** Passage shown follows **

11. The protector of claim 10, wherein:
said cages end in loops that can be aligned in said omitted segment of said sleeve, whereupon a pin can be inserted in said aligned loops to secure the protector to the pipe.
12. The protector of claim 9, wherein:
said first or second cages comprise at least one attachment which extends into said sleeve.
13. The protector of claim 9, wherein:
said second cage is substantially stronger than said first cage to allow said second cage to apply a significant portion of the total force on the pipe to hold the protector in place.
14. The protector of claim 9, wherein:
said second cage has an internal surface which has a treatment on it to enhance its ability to grip the pipe.
15. The protector of claim 9, wherein:
said second cage is substantially thicker than said first cage to allow said second cage to apply a significant portion of the total force on the pipe to hold the protector in place.
17. The protector of claim 16 wherein:
said wear pad conforms to the outer shape of said sleeve on an upper and lower tapers separated by a wear face substantially parallel to the wellbore, whereupon said wear pad facilitates axial movement of the protector with the pipe in the wellbore.
19. The protector of claim 18, wherein:
said second sleeve is substantially embedded in said first sleeve.
20. The protector of claim 19, wherein:
said sleeves have an annular shape with a segment omitted;
said cages extend circumferentially into said omitted segment;
said cages are securable in tandem in said omitted segment
said sleeves are interlocked with each other against rotation by a series of opposed projections and depressions at their interface.
21. The protector of claim 20, wherein:
said cages end in loops that can be aligned in said omitted segment of said sleeves, whereupon a pin can be inserted in said aligned loops to secure the protector to the pipe.

** End of Passage shown **
** Data for review follows **

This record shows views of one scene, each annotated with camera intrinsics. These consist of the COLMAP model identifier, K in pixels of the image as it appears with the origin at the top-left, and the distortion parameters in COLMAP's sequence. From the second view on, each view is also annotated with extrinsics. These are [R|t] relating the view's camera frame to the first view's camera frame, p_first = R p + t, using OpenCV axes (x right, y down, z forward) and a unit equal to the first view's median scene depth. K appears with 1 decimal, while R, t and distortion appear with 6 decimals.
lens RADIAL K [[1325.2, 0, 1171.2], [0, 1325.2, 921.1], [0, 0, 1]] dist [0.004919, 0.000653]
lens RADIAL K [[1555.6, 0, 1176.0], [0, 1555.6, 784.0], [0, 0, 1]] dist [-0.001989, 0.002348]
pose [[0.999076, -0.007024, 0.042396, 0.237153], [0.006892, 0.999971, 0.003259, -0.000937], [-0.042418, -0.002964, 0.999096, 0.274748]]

** End of Data for review **
** Data for review follows **

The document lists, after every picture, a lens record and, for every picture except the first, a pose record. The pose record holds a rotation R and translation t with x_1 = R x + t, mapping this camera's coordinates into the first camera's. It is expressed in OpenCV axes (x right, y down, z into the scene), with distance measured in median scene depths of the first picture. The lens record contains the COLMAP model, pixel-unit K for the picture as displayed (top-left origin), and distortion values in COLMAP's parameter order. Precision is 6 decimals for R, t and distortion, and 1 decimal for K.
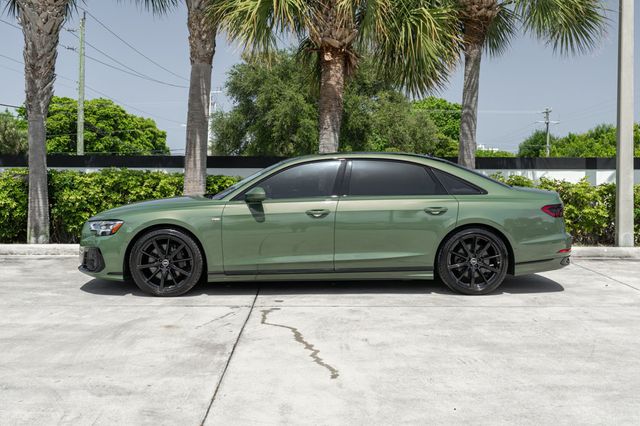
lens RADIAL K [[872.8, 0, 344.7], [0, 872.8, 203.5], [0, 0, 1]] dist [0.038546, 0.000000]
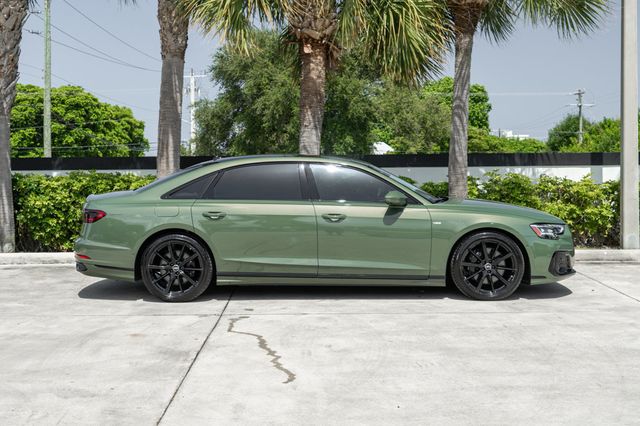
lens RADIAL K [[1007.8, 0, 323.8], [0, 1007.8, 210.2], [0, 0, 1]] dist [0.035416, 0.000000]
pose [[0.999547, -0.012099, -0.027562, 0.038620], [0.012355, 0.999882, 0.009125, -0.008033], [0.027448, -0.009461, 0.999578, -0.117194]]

** End of Data for review **

Activity 1: How would you restate the paragraph of the pipe protector claims that begins "said wear pad conforms" in one shorter sentence that keeps its main facts?
Activity 2: Do these statements agree with the pipe protector claims? Answer yes or no for each, and quote the words that decide it. (a) In claim 14, the internal surface of the second cage is treated to improve its grip on the pipe. (b) Claim 19 describes the second sleeve as fully separate from the first sleeve. (c) Claim 13 depends on claim 10.
Activity 3: Return the part of the pipe protector claims from "17. The protector" to "at their interface.", copied word for word.

Exercise solution 1: The wear pad follows the sleeve's outer shape on upper and lower tapers, which a wear face roughly parallel to the wellbore separates, and this helps the protector move axially with the pipe in the wellbore.

Exercise solution 2:
(a) Yes: "said second cage has an internal surface which has a treatment on it to enhance its ability to grip the pipe."
(b) No: "said second sleeve is substantially embedded in said first sleeve."
(c) No: "13. The protector of claim 9, wherein:"

Exercise solution 3:
17. The protector of claim 16 wherein:
said wear pad conforms to the outer shape of said sleeve on an upper and lower tapers separated by a wear face substantially parallel to the wellbore, whereupon said wear pad facilitates axial movement of the protector with the pipe in the wellbore.
19. The protector of claim 18, wherein:
said second sleeve is substantially embedded in said first sleeve.
20. The protector of claim 19, wherein:
said sleeves have an annular shape with a segment omitted;
said cages extend circumferentially into said omitted segment;
said cages are securable in tandem in said omitted segment
said sleeves are interlocked with each other against rotation by a series of opposed projections and depressions at their interface.